WHAT TO PRODUCE –
Beginning with the opening line of the entries, return every line through the one containing "E. histolytica", both included, and nothing else. Omit pictures.

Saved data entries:
--------------------
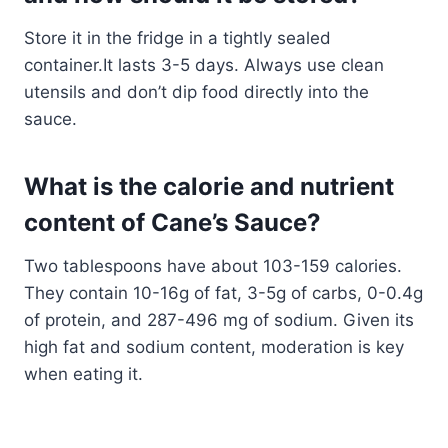
Store it in the fridge in a tightly sealed
container.It lasts 3-5 days. Always use clean
utensils and don’t dip food directly into the
sauce.
What is the calorie and nutrient
content of Cane’s Sauce?
Two tablespoons have about 103-159 calories.
They contain 10-16g of fat, 3-5g of carbs, 0-0.4g
of protein, and 287-496 mg of sodium. Given its
high fat and sodium content, moderation is key
when eating it.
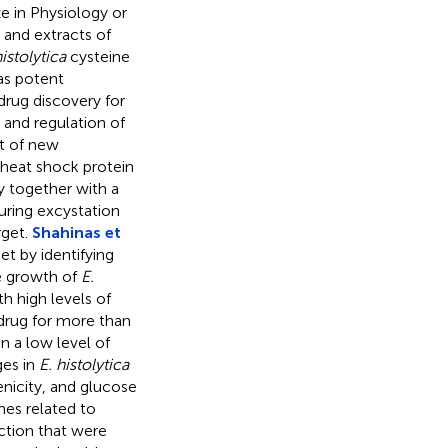
 in Physiology or
 and extracts of
histolytica
cysteine
as potent
drug discovery for
e and regulation of
nt of new
heat shock protein
y together with a
uring excystation
rget.
Shahinas et
et by identifying
e growth of
E.
th high levels of
drug for more than
n a low level of
ges in
E. histolytica
nicity, and glucose
enes related to
uction that were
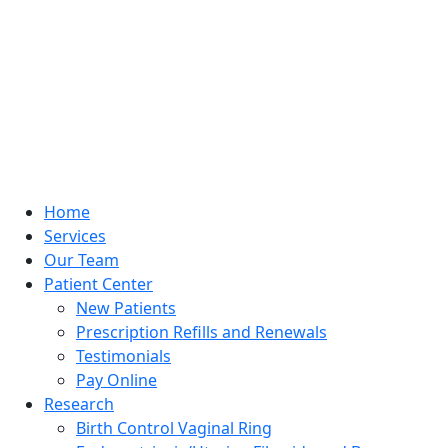
Home
Services
Our Team
Patient Center
New Patients
Prescription Refills and Renewals
Testimonials
Pay Online
Research
Birth Control Vaginal Ring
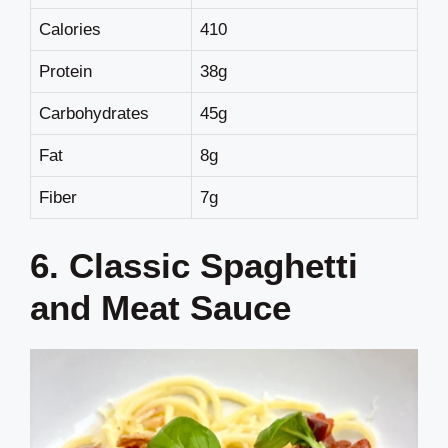
Calories
410
Protein
38g
Carbohydrates
45g
Fat
8g
Fiber
7g
6. Classic Spaghetti
and Meat Sauce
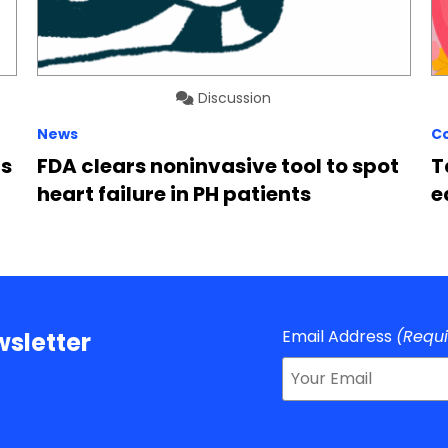
Discussion
News
C
rs
FDA clears noninvasive tool to spot
T
heart failure in PH patients
e
Email Address
(Requ
sletter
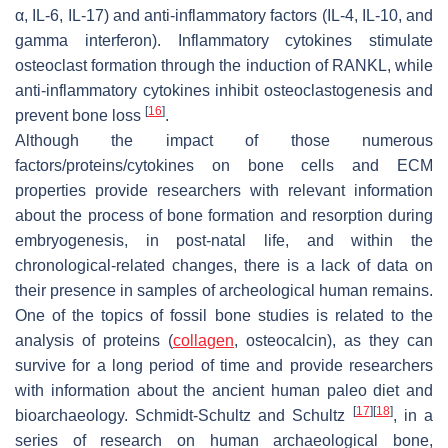
α, IL-6, IL-17) and anti-inflammatory factors (IL-4, IL-10, and
gamma interferon). Inflammatory cytokines stimulate
osteoclast formation through the induction of RANKL, while
anti-inflammatory cytokines inhibit osteoclastogenesis and
[
16
]
prevent bone loss
.
Although the impact of those numerous
factors/proteins/cytokines on bone cells and ECM
properties provide researchers with relevant information
about the process of bone formation and resorption during
embryogenesis, in post-natal life, and within the
chronological-related changes, there is a lack of data on
their presence in samples of archeological human remains.
One of the topics of fossil bone studies is related to the
analysis of proteins (
collagen
, osteocalcin), as they can
survive for a long period of time and provide researchers
with information about the ancient human paleo diet and
[
17
]
[
18
]
bioarchaeology. Schmidt-Schultz and Schultz
, in a
series of research on human archaeological bone,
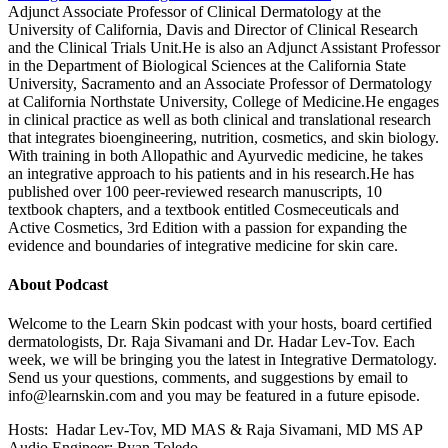
Adjunct Associate Professor of Clinical Dermatology at the
University of California, Davis and Director of Clinical Research
and the Clinical Trials Unit.He is also an Adjunct Assistant Professor
in the Department of Biological Sciences at the California State
University, Sacramento and an Associate Professor of Dermatology
at California Northstate University, College of Medicine.He engages
in clinical practice as well as both clinical and translational research
that integrates bioengineering, nutrition, cosmetics, and skin biology.
With training in both Allopathic and Ayurvedic medicine, he takes
an integrative approach to his patients and in his research.He has
published over 100 peer-reviewed research manuscripts, 10
textbook chapters, and a textbook entitled Cosmeceuticals and
Active Cosmetics, 3rd Edition with a passion for expanding the
evidence and boundaries of integrative medicine for skin care.
About Podcast
Welcome to the Learn Skin podcast with your hosts, board certified
dermatologists, Dr. Raja Sivamani and Dr. Hadar Lev-Tov. Each
week, we will be bringing you the latest in Integrative Dermatology.
Send us your questions, comments, and suggestions by email to
info@learnskin.com
and you may be featured in a future episode.
Hosts: Hadar Lev-Tov, MD MAS & Raja Sivamani, MD MS AP
Audio Engineer: Ryan Toledo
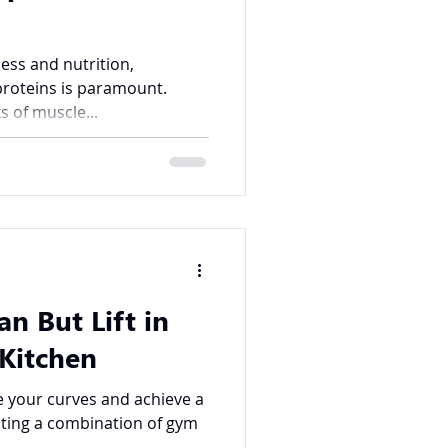
ness and nutrition,
proteins is paramount.
s of muscle...
an But Lift in
Kitchen
e your curves and achieve a
orating a combination of gym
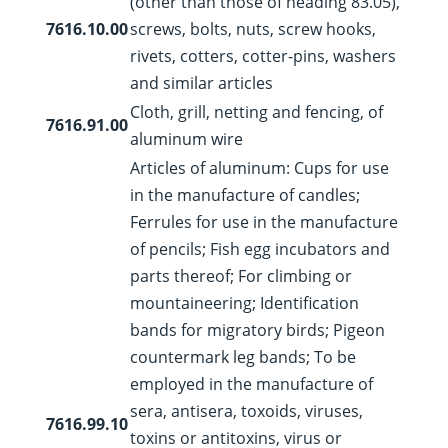
(other than those of heading 83.05),
7616.10.00
screws, bolts, nuts, screw hooks,
rivets, cotters, cotter-pins, washers
and similar articles
Cloth, grill, netting and fencing, of
7616.91.00
aluminum wire
Articles of aluminum: Cups for use
in the manufacture of candles;
Ferrules for use in the manufacture
of pencils; Fish egg incubators and
parts thereof; For climbing or
mountaineering; Identification
bands for migratory birds; Pigeon
countermark leg bands; To be
employed in the manufacture of
sera, antisera, toxoids, viruses,
7616.99.10
toxins or antitoxins, virus or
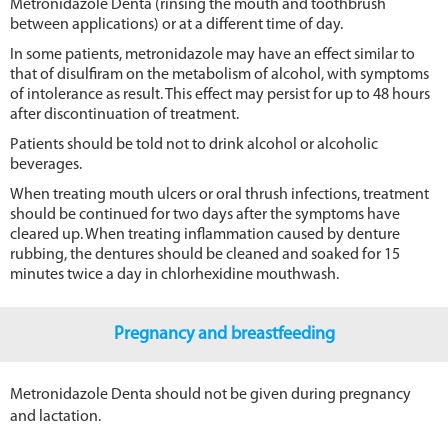
Metronidazole Denta (rinsing the mouth and toothbrush
between applications) or at a different time of day.
In some patients, metronidazole may have an effect similar to
that of disulfiram on the metabolism of alcohol, with symptoms
of intolerance as result. This effect may persist for up to 48 hours
after discontinuation of treatment.
Patients should be told not to drink alcohol or alcoholic
beverages.
When treating mouth ulcers or oral thrush infections, treatment
should be continued for two days after the symptoms have
cleared up. When treating inflammation caused by denture
rubbing, the dentures should be cleaned and soaked for 15
minutes twice a day in chlorhexidine mouthwash.
Pregnancy and breastfeeding
Metronidazole Denta should not be given during pregnancy
and lactation.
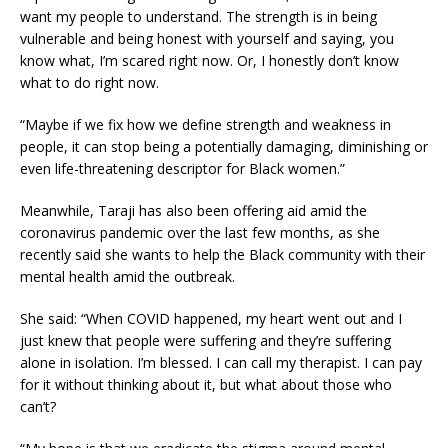
want my people to understand. The strength is in being
vulnerable and being honest with yourself and saying, you
know what, I’m scared right now. Or, I honestly don’t know
what to do right now.
“Maybe if we fix how we define strength and weakness in
people, it can stop being a potentially damaging, diminishing or
even life-threatening descriptor for Black women.”
Meanwhile, Taraji has also been offering aid amid the
coronavirus pandemic over the last few months, as she
recently said she wants to help the Black community with their
mental health amid the outbreak.
She said: “When COVID happened, my heart went out and I
just knew that people were suffering and they’re suffering
alone in isolation. I’m blessed. I can call my therapist. I can pay
for it without thinking about it, but what about those who
can’t?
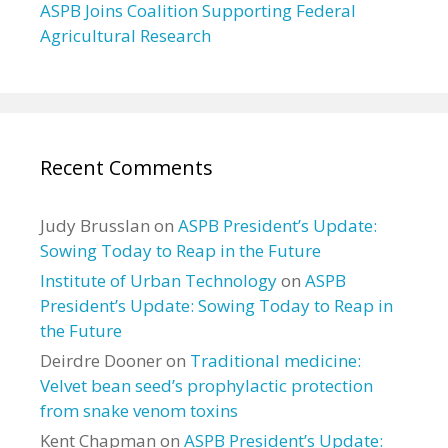
ASPB Joins Coalition Supporting Federal
Agricultural Research
Recent Comments
Judy Brusslan
on
ASPB President’s Update:
Sowing Today to Reap in the Future
Institute of Urban Technology
on
ASPB
President’s Update: Sowing Today to Reap in
the Future
Deirdre Dooner
on
Traditional medicine:
Velvet bean seed’s prophylactic protection
from snake venom toxins
Kent Chapman
on
ASPB President’s Update:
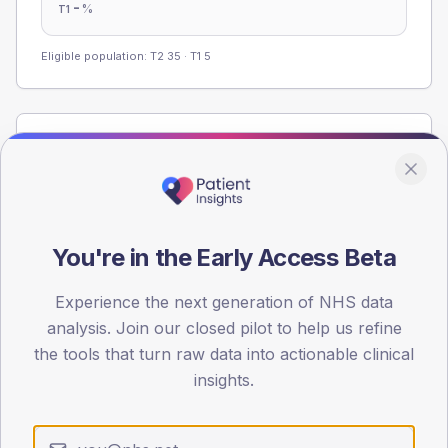
-
%
T1
Eligible population: T2
35
· T1
5
Population
Registered patients by age band and sex from the NDA
registrations dataset.
AGE BANDS
You're in the Early Access Beta
60
45
Experience the next generation of NHS data
analysis. Join our closed pilot to help us refine
30
the tools that turn raw data into actionable clinical
insights.
15
0
< 40
40-64
65-79
80+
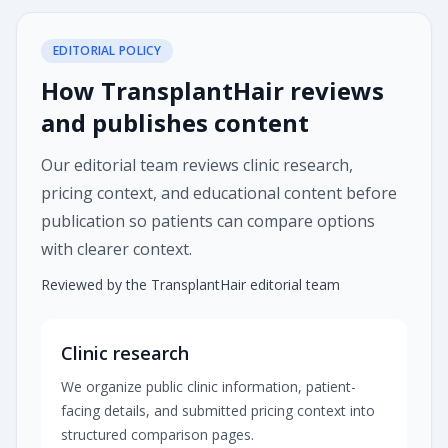
EDITORIAL POLICY
How TransplantHair reviews
and publishes content
Our editorial team reviews clinic research,
pricing context, and educational content before
publication so patients can compare options
with clearer context.
Reviewed by the TransplantHair editorial team
Clinic research
We organize public clinic information, patient-
facing details, and submitted pricing context into
structured comparison pages.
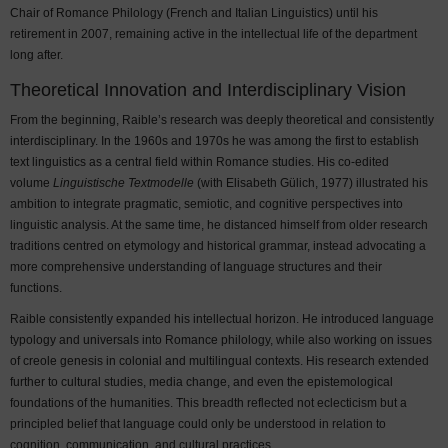
Chair of Romance Philology (French and Italian Linguistics) until his
retirement in 2007, remaining active in the intellectual life of the department
long after.
Theoretical Innovation and Interdisciplinary Vision
From the beginning, Raible’s research was deeply theoretical and consistently
interdisciplinary. In the 1960s and 1970s he was among the first to establish
text linguistics as a central field within Romance studies. His co-edited
volume
Linguistische Textmodelle
(with Elisabeth Gülich, 1977) illustrated his
ambition to integrate pragmatic, semiotic, and cognitive perspectives into
linguistic analysis. At the same time, he distanced himself from older research
traditions centred on etymology and historical grammar, instead advocating a
more comprehensive understanding of language structures and their
functions.
Raible consistently expanded his intellectual horizon. He introduced language
typology and universals into Romance philology, while also working on issues
of creole genesis in colonial and multilingual contexts. His research extended
further to cultural studies, media change, and even the epistemological
foundations of the humanities. This breadth reflected not eclecticism but a
principled belief that language could only be understood in relation to
cognition, communication, and cultural practices.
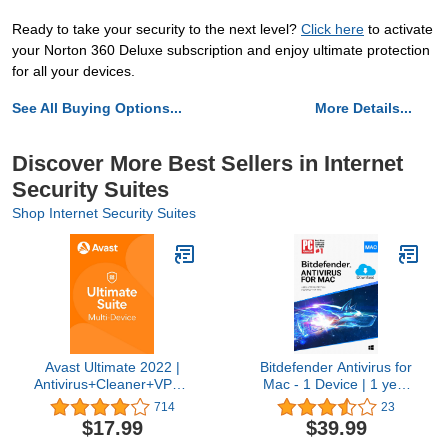
Ready to take your security to the next level?
Click here
to activate
your Norton 360 Deluxe subscription and enjoy ultimate protection
for all your devices.
See All Buying Options...
More Details...
Discover More Best Sellers in Internet
Security Suites
Shop Internet Security Suites
Avast Ultimate 2022 |
Bitdefender Antivirus for
Antivirus+Cleaner+VPN |
Mac - 1 Device | 1 year
5 Devices, 1 Year
Subscription | Mac
714
23
[PC/Mac/Mobile
Activation Code by email
$17.99
$39.99
Download]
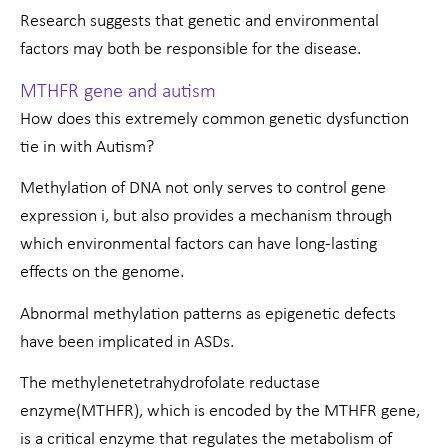
Research suggests that genetic and environmental
factors may both be responsible for the disease.
MTHFR gene and autism
How does this extremely common genetic dysfunction
tie in with Autism?
Methylation of DNA not only serves to control gene
expression i, but also provides a mechanism through
which environmental factors can have long-lasting
effects on the genome.
Abnormal methylation patterns as epigenetic defects
have been implicated in ASDs.
The methylenetetrahydrofolate reductase
enzyme(MTHFR), which is encoded by the MTHFR gene,
is a critical enzyme that regulates the metabolism of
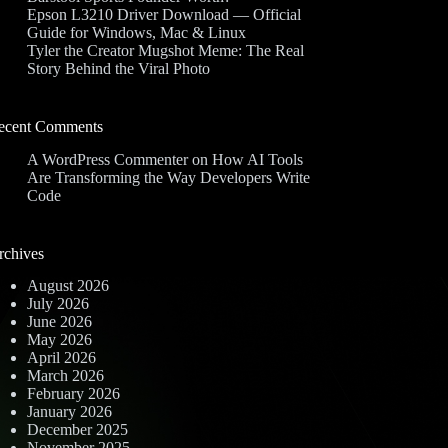
Epson L3210 Driver Download — Official
Guide for Windows, Mac & Linux
Tyler the Creator Mugshot Meme: The Real
Story Behind the Viral Photo
ecent Comments
A WordPress Commenter
on
How AI Tools
Are Transforming the Way Developers Write
Code
rchives
August 2026
July 2026
June 2026
May 2026
April 2026
March 2026
February 2026
January 2026
December 2025
November 2025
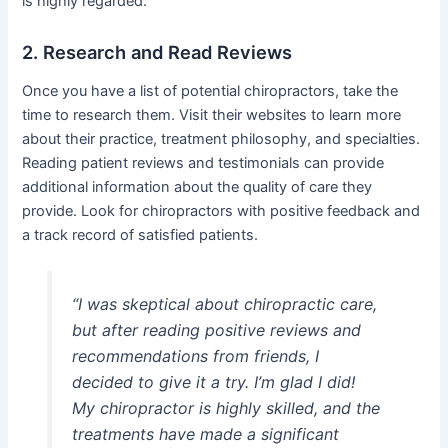
is highly regarded.
2. Research and Read Reviews
Once you have a list of potential chiropractors, take the
time to research them. Visit their websites to learn more
about their practice, treatment philosophy, and specialties.
Reading patient reviews and testimonials can provide
additional information about the quality of care they
provide. Look for chiropractors with positive feedback and
a track record of satisfied patients.
“I was skeptical about chiropractic care,
but after reading positive reviews and
recommendations from friends, I
decided to give it a try. I’m glad I did!
My chiropractor is highly skilled, and the
treatments have made a significant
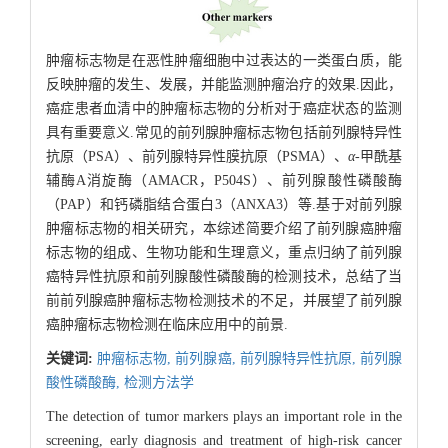
肿瘤标志物是在恶性肿瘤细胞中过表达的一类蛋白质，能
反映肿瘤的发生、发展，并能监测肿瘤治疗的效果.因此，
癌症患者血清中的肿瘤标志物的分析对于癌症状态的监测
具有重要意义.常见的前列腺肿瘤标志物包括前列腺特异性
抗原（PSA）、前列腺特异性膜抗原（PSMA）、
α
-甲酰基
辅酶A消旋酶（AMACR，P504S）、前列腺酸性磷酸酶
（PAP）和钙磷脂结合蛋白3（ANXA3）等.基于对前列腺
肿瘤标志物的相关研究，本综述简要介绍了前列腺癌肿瘤
标志物的组成、生物功能和生理意义，重点归纳了前列腺
癌特异性抗原和前列腺酸性磷酸酶的检测技术，总结了当
前前列腺癌肿瘤标志物检测技术的不足，并展望了前列腺
癌肿瘤标志物检测在临床应用中的前景.
关键词:
肿瘤标志物,
前列腺癌,
前列腺特异性抗原,
前列腺
酸性磷酸酶,
检测方法学
The detection of tumor markers plays an important role in the
screening, early diagnosis and treatment of high-risk cancer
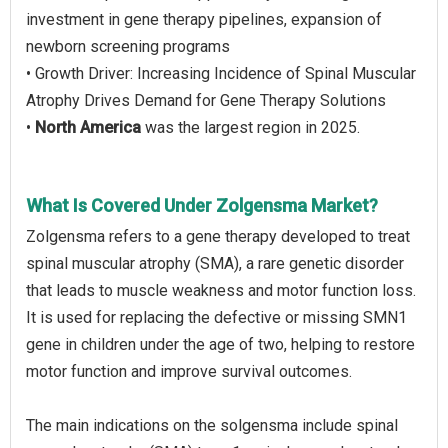
investment in gene therapy pipelines, expansion of
newborn screening programs
• Growth Driver: Increasing Incidence of Spinal Muscular
Atrophy Drives Demand for Gene Therapy Solutions
•
North America
was the largest region in 2025.
What Is Covered Under Zolgensma Market?
Zolgensma refers to a gene therapy developed to treat
spinal muscular atrophy (SMA), a rare genetic disorder
that leads to muscle weakness and motor function loss.
It is used for replacing the defective or missing SMN1
gene in children under the age of two, helping to restore
motor function and improve survival outcomes.
The main indications on the solgensma include spinal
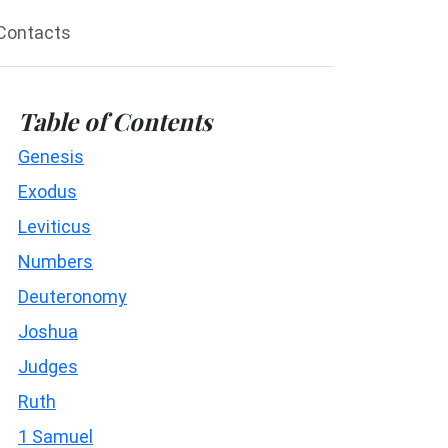
Contacts
Table of Contents
Genesis
Exodus
Leviticus
Numbers
Deuteronomy
Joshua
Judges
Ruth
1 Samuel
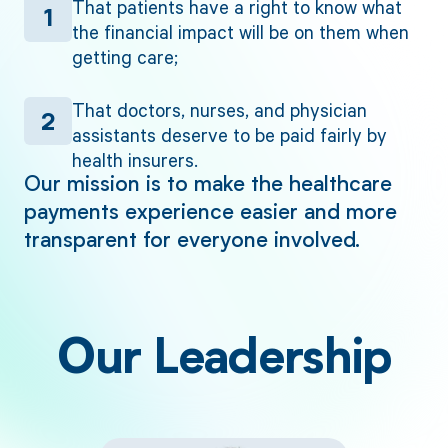
That patients have a right to know what
1
the financial impact will be on them when
getting care;
That doctors, nurses, and physician
2
assistants deserve to be paid fairly by
health insurers.
Our mission is to make the healthcare
payments experience easier and more
transparent for everyone involved.
Our Leadership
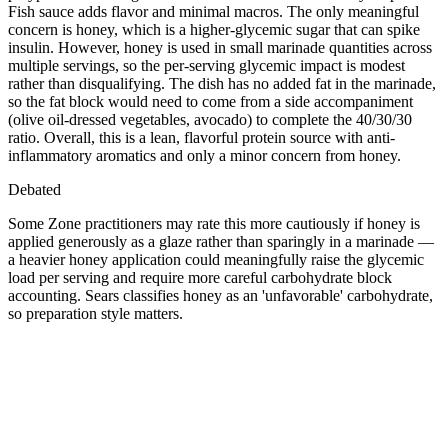
Fish sauce adds flavor and minimal macros. The only meaningful
concern is honey, which is a higher-glycemic sugar that can spike
insulin. However, honey is used in small marinade quantities across
multiple servings, so the per-serving glycemic impact is modest
rather than disqualifying. The dish has no added fat in the marinade,
so the fat block would need to come from a side accompaniment
(olive oil-dressed vegetables, avocado) to complete the 40/30/30
ratio. Overall, this is a lean, flavorful protein source with anti-
inflammatory aromatics and only a minor concern from honey.
Debated
Some Zone practitioners may rate this more cautiously if honey is
applied generously as a glaze rather than sparingly in a marinade —
a heavier honey application could meaningfully raise the glycemic
load per serving and require more careful carbohydrate block
accounting. Sears classifies honey as an 'unfavorable' carbohydrate,
so preparation style matters.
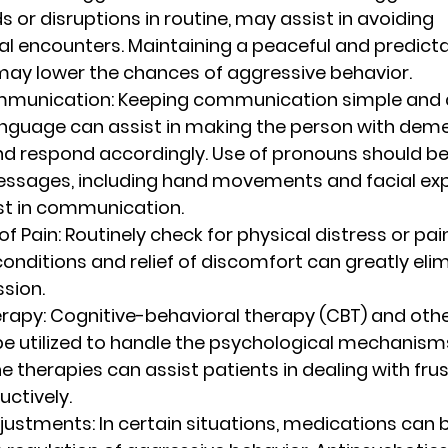
s or disruptions in routine, may assist in avoiding 
l encounters. Maintaining a peaceful and predicta
ay lower the chances of aggressive behavior.
mmunication
: Keeping communication simple and d
anguage can assist in making the person with deme
d respond accordingly. Use of pronouns should be
ssages, including hand movements and facial exp
st in communication.
f Pain
: Routinely check for physical distress or pa
conditions and relief of discomfort can greatly eli
sion.
erapy
: Cognitive-behavioral therapy (CBT) and othe
e utilized to handle the psychological mechanisms
e therapies can assist patients in dealing with fru
uctively.
djustments
: In certain situations, medications can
--------------------
WRITTEN REPLY –
Store it in the fridge in a tightly sealed
container.It lasts 3-5 days. Always use clean
utensils and don’t dip food directly into the
sauce.
What is the calorie and nutrient
content of Cane’s Sauce?
Two tablespoons have about 103-159 calories.
They contain 10-16g of fat, 3-5g of carbs, 0-0.4g
of protein, and 287-496 mg of sodium. Given its
high fat and sodium content, moderation is key
when eating it.
 in Physiology or
 and extracts of
histolytica
cysteine
as potent
drug discovery for
e and regulation of
nt of new
heat shock protein
y together with a
uring excystation
rget.
Shahinas et
et by identifying
e growth of
E.
th high levels of
drug for more than
n a low level of
ges in
E. histolytica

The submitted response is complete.